🤖 AI Summary
Existing unsupervised self-improvement methods suffer from exploration decay and generation entropy collapse, leading to increasingly short, homogeneous, and poorly generalizable outputs. To address this, we propose EVOL-RL—a novel unsupervised reinforcement learning framework that pioneers the integration of “majority voting + novelty-driven mutation” into language model self-evolution. EVOL-RL synergistically combines GRPO optimization, semantic novelty rewards, asymmetric gradient clipping, and entropy regularization to jointly sustain output diversity and reasoning depth without labeled data. On AIME25, Qwen3-4B-Base achieves a 11.8-percentage-point gain in pass@1 (4.6% → 16.4%) and a 19.4-point improvement in pass@16 (18.5% → 37.9%). Significant cross-domain generalization gains are also observed on GPQA. Our core contribution lies in resolving the exploration-exploitation trade-off in fully unsupervised settings, enabling autonomous, stable, and diverse self-evolution of language models.
📝 Abstract
Large language models (LLMs) are increasingly trained with reinforcement learning from verifiable rewards (RLVR), yet real-world deployment demands models that can self-improve without labels or external judges.
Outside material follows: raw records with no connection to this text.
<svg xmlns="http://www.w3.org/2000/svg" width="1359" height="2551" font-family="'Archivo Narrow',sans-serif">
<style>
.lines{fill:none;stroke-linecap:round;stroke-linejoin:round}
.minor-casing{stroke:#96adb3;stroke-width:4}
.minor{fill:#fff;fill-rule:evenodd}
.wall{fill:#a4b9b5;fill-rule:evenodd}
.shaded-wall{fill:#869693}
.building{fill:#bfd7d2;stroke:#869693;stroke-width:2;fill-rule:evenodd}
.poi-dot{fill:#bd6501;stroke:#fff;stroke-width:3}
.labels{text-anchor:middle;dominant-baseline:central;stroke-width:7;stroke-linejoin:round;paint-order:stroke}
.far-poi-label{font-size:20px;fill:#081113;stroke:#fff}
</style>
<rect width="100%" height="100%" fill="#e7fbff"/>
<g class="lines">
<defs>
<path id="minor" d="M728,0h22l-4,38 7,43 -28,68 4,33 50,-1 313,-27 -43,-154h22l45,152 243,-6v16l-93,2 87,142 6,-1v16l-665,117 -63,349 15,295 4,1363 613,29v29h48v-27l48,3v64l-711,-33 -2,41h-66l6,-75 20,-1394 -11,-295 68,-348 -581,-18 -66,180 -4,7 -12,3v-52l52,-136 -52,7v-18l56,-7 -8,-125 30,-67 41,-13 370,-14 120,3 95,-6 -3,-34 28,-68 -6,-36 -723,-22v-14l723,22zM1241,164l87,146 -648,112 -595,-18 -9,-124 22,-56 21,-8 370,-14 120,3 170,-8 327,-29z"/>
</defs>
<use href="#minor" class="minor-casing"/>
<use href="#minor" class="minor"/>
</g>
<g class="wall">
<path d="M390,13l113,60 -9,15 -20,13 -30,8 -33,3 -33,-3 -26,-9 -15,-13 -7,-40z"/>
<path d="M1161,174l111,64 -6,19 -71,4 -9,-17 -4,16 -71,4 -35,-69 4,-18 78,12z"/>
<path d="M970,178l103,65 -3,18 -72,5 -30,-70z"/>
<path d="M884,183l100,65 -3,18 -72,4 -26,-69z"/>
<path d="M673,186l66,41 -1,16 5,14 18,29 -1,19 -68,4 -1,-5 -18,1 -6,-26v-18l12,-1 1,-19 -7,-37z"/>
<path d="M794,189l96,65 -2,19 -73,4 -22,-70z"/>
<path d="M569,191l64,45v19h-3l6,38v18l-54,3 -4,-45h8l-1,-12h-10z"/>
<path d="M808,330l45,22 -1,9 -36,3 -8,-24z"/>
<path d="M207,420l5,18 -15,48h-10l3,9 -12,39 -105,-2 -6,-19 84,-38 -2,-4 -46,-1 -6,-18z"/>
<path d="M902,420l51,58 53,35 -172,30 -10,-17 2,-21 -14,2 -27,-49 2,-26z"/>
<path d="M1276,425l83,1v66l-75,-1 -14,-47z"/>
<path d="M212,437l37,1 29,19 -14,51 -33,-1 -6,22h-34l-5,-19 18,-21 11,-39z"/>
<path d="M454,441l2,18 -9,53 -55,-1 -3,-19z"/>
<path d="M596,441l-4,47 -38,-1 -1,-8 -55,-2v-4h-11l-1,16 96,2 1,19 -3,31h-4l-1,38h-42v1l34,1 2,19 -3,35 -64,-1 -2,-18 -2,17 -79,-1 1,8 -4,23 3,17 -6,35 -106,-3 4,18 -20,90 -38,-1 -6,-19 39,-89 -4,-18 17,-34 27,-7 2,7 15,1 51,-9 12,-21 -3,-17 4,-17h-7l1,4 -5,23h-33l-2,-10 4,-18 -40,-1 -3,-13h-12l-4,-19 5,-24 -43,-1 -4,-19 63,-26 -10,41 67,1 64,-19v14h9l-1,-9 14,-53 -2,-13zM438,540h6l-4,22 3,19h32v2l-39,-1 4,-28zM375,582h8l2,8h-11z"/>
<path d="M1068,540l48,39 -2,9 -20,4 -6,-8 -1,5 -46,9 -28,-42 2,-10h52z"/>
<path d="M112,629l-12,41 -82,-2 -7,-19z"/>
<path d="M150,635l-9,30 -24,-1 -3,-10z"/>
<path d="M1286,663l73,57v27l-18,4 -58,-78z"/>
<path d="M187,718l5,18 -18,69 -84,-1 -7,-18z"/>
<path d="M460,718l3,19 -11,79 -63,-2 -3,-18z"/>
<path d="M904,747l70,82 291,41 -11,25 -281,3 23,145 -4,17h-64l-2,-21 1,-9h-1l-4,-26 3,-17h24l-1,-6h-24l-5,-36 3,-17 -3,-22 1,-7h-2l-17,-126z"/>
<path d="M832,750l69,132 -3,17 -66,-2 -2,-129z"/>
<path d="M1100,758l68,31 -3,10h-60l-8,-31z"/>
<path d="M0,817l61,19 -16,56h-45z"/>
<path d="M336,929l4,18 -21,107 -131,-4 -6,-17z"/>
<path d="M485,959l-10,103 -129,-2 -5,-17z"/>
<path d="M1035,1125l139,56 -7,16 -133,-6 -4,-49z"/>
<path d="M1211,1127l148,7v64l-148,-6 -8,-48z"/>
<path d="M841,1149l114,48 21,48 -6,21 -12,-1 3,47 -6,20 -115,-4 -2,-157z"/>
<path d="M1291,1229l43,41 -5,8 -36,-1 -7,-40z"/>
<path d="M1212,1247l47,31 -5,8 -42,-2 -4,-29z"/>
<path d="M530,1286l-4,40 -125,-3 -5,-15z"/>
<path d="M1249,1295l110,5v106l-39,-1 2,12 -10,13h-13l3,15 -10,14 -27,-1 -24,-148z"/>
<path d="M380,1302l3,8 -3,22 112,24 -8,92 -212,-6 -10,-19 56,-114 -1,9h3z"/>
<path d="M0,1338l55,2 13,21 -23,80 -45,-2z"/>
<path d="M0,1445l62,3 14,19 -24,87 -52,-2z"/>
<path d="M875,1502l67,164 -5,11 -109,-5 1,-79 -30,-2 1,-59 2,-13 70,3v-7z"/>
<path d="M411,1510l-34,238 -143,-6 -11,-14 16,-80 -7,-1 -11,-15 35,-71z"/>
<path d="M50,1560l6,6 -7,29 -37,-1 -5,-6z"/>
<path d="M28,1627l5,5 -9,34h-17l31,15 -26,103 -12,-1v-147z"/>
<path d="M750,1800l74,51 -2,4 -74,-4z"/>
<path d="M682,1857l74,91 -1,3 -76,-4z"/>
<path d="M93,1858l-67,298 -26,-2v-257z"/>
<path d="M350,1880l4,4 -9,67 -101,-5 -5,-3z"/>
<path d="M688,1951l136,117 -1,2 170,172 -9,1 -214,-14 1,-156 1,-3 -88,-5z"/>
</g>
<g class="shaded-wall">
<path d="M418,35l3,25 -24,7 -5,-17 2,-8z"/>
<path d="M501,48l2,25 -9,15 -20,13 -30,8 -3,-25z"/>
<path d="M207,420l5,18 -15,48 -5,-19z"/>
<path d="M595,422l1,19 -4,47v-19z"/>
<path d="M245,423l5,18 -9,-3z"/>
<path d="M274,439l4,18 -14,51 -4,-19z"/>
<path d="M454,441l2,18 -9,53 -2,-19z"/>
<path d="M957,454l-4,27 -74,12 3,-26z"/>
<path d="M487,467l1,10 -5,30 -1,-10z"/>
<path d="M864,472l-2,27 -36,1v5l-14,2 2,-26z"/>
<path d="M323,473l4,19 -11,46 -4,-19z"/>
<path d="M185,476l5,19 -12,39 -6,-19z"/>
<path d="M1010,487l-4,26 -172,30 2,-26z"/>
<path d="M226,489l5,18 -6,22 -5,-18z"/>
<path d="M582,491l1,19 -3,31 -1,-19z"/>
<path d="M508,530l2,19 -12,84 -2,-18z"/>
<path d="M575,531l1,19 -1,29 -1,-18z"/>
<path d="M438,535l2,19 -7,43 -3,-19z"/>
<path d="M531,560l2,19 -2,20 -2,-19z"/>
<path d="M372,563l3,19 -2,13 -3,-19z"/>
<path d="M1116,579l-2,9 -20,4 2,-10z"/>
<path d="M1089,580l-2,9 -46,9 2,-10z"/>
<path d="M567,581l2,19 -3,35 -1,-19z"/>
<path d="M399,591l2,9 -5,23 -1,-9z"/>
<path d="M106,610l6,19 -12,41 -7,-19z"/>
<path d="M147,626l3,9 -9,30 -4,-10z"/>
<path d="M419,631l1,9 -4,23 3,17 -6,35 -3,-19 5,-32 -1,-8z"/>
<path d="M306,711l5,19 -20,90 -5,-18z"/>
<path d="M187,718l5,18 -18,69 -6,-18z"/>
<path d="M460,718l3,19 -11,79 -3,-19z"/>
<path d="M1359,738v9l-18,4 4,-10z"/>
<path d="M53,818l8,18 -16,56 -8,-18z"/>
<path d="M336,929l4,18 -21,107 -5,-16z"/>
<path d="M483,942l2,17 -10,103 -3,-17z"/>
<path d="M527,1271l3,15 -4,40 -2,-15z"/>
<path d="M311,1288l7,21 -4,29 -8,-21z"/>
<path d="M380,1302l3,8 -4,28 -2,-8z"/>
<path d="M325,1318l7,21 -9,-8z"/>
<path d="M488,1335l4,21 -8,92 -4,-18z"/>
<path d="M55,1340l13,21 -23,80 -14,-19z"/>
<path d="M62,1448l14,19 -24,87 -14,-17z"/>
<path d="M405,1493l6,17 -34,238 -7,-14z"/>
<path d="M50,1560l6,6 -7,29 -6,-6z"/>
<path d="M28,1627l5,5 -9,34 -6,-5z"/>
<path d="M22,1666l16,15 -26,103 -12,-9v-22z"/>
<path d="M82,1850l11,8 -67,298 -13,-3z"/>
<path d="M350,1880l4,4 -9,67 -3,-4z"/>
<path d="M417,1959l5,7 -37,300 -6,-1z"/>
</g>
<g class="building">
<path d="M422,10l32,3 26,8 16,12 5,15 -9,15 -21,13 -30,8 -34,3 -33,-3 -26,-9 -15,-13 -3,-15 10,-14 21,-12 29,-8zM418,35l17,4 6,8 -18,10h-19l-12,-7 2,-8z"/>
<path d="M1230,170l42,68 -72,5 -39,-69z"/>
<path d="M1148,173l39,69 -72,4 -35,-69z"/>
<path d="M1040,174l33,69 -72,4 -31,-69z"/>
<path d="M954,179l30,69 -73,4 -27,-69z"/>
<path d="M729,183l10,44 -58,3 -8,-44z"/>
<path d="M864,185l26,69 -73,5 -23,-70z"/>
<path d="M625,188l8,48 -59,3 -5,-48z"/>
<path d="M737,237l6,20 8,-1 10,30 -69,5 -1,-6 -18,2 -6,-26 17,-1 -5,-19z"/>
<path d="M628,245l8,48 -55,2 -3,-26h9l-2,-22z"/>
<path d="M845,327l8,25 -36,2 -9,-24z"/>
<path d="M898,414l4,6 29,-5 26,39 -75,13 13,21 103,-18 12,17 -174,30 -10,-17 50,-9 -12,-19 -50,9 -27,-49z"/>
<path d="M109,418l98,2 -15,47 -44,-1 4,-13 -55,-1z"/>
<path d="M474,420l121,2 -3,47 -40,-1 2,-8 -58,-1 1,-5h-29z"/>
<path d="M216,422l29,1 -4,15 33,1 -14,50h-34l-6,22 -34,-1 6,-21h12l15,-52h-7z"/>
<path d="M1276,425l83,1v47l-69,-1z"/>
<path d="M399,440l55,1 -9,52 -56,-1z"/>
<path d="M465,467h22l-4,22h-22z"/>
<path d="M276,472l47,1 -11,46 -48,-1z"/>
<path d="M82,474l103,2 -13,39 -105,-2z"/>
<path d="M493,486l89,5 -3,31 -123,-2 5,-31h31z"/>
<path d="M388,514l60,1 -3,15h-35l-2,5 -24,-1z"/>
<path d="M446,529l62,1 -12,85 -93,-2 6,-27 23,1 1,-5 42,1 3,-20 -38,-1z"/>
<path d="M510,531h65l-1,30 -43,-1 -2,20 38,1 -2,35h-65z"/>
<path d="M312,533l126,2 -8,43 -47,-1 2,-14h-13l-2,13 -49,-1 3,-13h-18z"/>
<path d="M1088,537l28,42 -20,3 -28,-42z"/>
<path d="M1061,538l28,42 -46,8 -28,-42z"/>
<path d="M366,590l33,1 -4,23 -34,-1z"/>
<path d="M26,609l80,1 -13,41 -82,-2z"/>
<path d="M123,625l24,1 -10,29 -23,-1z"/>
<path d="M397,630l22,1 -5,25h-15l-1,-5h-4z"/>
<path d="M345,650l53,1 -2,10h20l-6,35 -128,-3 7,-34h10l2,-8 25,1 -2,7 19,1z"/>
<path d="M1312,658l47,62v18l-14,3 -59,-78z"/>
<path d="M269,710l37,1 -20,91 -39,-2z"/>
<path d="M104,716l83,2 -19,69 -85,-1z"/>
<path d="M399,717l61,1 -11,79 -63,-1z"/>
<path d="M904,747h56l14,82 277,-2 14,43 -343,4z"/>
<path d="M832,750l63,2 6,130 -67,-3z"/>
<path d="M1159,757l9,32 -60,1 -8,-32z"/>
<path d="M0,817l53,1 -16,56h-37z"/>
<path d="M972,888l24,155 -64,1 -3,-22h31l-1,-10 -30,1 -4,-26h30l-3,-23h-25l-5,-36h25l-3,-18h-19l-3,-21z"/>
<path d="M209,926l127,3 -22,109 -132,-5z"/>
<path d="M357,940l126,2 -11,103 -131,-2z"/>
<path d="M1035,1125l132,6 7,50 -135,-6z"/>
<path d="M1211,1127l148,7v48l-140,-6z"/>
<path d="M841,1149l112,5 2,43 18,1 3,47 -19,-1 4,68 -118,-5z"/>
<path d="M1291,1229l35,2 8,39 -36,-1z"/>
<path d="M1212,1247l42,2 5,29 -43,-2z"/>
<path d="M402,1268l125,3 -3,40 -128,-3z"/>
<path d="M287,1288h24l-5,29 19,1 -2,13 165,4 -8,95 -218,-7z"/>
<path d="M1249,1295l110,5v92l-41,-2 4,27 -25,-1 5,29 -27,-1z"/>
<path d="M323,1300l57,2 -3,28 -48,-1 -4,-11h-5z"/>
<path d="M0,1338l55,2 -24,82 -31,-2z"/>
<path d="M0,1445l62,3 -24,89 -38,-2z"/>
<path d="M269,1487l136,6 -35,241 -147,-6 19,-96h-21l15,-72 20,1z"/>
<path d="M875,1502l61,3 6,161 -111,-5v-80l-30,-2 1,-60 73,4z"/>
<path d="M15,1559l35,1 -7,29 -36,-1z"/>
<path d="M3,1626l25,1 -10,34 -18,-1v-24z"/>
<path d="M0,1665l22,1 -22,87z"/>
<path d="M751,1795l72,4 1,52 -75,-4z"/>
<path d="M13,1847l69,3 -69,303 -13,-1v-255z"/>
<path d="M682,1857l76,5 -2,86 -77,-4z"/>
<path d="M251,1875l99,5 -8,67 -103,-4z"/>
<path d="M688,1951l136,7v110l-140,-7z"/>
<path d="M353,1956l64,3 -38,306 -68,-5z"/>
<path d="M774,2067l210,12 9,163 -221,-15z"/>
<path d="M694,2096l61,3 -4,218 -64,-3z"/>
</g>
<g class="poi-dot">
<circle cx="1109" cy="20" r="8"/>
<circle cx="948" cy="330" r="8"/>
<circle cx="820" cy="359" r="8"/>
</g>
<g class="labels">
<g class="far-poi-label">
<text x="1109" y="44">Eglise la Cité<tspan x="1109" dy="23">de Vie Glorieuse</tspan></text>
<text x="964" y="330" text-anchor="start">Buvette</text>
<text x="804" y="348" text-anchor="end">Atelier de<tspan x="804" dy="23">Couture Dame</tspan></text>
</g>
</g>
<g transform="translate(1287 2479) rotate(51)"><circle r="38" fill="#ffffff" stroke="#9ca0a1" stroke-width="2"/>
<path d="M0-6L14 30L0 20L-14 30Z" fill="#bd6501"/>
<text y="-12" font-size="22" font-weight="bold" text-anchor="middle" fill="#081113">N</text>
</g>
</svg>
Existing label-free methods, confidence minimization, self-consistency, or majority-vote objectives, stabilize learning but steadily shrink exploration, causing an entropy collapse: generations become shorter, less diverse, and brittle. Unlike prior approaches such as Test-Time Reinforcement Learning (TTRL), which primarily adapt models to the immediate unlabeled dataset at hand, our goal is broader: to enable general improvements without sacrificing the model's inherent exploration capacity and generalization ability, i.e., evolving. We formalize this issue and propose EVolution-Oriented and Label-free Reinforcement Learning (EVOL-RL), a simple rule that couples stability with variation under a label-free setting. EVOL-RL keeps the majority-voted answer as a stable anchor (selection) while adding a novelty-aware reward that favors responses whose reasoning differs from what has already been produced (variation), measured in semantic space. Implemented with GRPO, EVOL-RL also uses asymmetric clipping to preserve strong signals and an entropy regularizer to sustain search. This majority-for-selection + novelty-for-variation design prevents collapse, maintains longer and more informative chains of thought, and improves both pass@1 and pass@n. EVOL-RL consistently outperforms the majority-only TTRL baseline; e.g., training on label-free AIME24 lifts Qwen3-4B-Base AIME25 pass@1 from TTRL's 4.6% to 16.4%, and pass@16 from 18.5% to 37.9%. EVOL-RL not only prevents diversity collapse but also unlocks stronger generalization across domains (e.g., GPQA). Furthermore, we demonstrate that EVOL-RL also boosts performance in the RLVR setting, highlighting its broad applicability.